In the context of our economic model, exogenous amenities describe given characteristics of a region that increase its desirability as a place to live in. Being endowed with good amenities helps to attract people (i.e. workers and researchers) at given wages. More people to draw talent from leads to better innovations. In addition, large concentrations of people in, for example, urban areas benefit from agglomeration economies through the diffusion of innovations from elsewhere. 

Second, our model proposes that market accessibility is determined by the magnitude of transportation costs and a region’s geographical location relative to the potential customer base. Hence, better market accessibility increases the returns to innovation and favours the formation of innovation clusters through a greater global sales potential. 

Finally, the institutional framework in which firms operate determines, at least partially, the level that firms invest in improving local technology. An innovation-promoting policy environment makes researchers more productive and amplifies firms’ returns on investment in R&D, again leading to greater sales.

The innovation-promoting policy environment

To gain in international competitiveness, many national governments employ various kinds of R&D tax instruments, which aim to stimulate innovation output. Commonly known as front-end tax policy incentives, these instruments include tax holidays from firms with R&D investments, R&D-investment-related grants from the government, or any form of deductions of R&D investments from profits. An innovation-promoting policy environment reduces the costs of producing innovations and, hence, attracts highly innovative firms to relocate. In return, regions benefit from hosting highly innovative firms as such firms can offer higher wages and higher land rents to produce and therefore contribute to greater regional well-being.

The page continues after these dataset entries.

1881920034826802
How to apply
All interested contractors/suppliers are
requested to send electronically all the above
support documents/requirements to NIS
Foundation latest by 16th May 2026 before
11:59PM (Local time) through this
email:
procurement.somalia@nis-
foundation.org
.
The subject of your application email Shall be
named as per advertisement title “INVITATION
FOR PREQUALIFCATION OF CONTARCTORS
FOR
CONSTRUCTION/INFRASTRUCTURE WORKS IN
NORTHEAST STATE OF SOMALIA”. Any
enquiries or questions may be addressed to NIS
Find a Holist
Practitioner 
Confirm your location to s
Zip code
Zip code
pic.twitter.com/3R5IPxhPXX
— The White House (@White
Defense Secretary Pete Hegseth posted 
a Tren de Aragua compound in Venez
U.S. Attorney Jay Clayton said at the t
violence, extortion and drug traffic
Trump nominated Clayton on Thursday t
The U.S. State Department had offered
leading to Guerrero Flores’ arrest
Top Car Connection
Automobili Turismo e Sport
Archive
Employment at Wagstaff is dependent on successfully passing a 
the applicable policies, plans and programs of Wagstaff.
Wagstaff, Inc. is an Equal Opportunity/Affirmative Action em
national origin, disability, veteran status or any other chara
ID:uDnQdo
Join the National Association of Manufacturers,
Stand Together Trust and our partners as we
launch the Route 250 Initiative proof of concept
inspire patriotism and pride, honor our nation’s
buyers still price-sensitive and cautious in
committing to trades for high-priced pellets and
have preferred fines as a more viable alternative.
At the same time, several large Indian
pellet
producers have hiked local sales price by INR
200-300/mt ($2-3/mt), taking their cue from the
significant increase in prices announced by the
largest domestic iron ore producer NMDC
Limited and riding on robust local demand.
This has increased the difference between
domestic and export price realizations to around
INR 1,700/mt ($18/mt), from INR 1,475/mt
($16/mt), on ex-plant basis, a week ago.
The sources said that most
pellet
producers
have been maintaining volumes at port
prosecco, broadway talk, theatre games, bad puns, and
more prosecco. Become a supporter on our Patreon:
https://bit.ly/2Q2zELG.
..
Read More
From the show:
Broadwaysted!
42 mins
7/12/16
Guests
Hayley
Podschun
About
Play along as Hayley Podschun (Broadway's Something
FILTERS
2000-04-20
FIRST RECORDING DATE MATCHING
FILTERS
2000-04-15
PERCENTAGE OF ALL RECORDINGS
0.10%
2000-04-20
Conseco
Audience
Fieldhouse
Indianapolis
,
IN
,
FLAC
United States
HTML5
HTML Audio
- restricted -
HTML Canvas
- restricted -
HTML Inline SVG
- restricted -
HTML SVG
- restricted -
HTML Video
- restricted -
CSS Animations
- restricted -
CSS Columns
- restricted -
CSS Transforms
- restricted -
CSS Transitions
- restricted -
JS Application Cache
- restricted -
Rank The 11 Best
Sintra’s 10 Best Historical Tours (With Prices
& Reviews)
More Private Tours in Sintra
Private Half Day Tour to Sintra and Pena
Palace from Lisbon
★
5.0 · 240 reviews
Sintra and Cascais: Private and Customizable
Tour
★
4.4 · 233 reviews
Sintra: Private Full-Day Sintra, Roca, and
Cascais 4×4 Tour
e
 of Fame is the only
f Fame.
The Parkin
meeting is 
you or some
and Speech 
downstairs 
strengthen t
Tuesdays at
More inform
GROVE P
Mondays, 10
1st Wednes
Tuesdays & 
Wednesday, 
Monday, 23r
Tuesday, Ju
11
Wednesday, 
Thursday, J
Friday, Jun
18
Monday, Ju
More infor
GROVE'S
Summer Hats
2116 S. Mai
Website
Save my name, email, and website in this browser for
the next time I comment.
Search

Where are innovation-promoting policy instruments particularly productive? In regions where amenities are weak and global markets are harder to access. In some sense, a government can promote innovation by helping to shield places against the adverse effects of bad endowments, with amenities or land on the one hand, and of location on the other hand. From an economic policy point of view, R&D investment incentives act as place-based policies, which are commonly adapted to enhance the economic performance of disadvantaged regions.

Long-term positive growth effects

Our study suggests that the promotion of innovation has relatively long-lived positive effects. About one-tenth of the economic growth on the globe can be attributed to the use and implementation of innovation-promoting tax schemes. These effects are particularly strong in regions where innovation-promoting policies are in place. However, regions that are not exposed to such policies nonetheless benefit from them being in place elsewhere, given that improvements in technology dissipate and become publicly available with time. On average, only a relatively small part of the benefits, in terms of real consumption gains, materialises through patenting; to a varying degree across regions, most of the gains are due to unpatented innovations.

References

Baumann, M, B Knoll and N Riedel (2014), “The global effects of R&D tax incentives: Evidence from micro-data”, unpublished manuscript.

Boesenberg, S, and PH Egger (2016), “R&D tax incentives and the emergence and trade of ideas”, Economic Policy 89(32).

Egger, PH, and N Loumeau (2018), “The economic geography of innovation,” CEPR Discussion Paper 13338. 

Feldman, MP, and DF Kogler (2010), "Stylized facts in the geography of innovation," Handbook of the Economics of Innovation, vol.1, Elsevier.

Griliches, Z (1990), “Patent statistics as economic indicators: A survey”, Journal of Economic Literature 28(4).

Nagaoka, S, K Motohashi and A Goto (2010), “Patent statistics as an innovation indicator”, in Handbook of Economics of Innovation, vol.2, Elsevier.

Ratanawaraha, A, and K Polenske (2007), “Measuring the geography of innovation: A literature review”, in K Polenske (ed.), The Economic Geography of Innovation, Cambridge, UK: Cambridge University Press. 

Westmore, B (2013), “R&D patenting and growth”, OECD Economics Departments Working Papers 1047.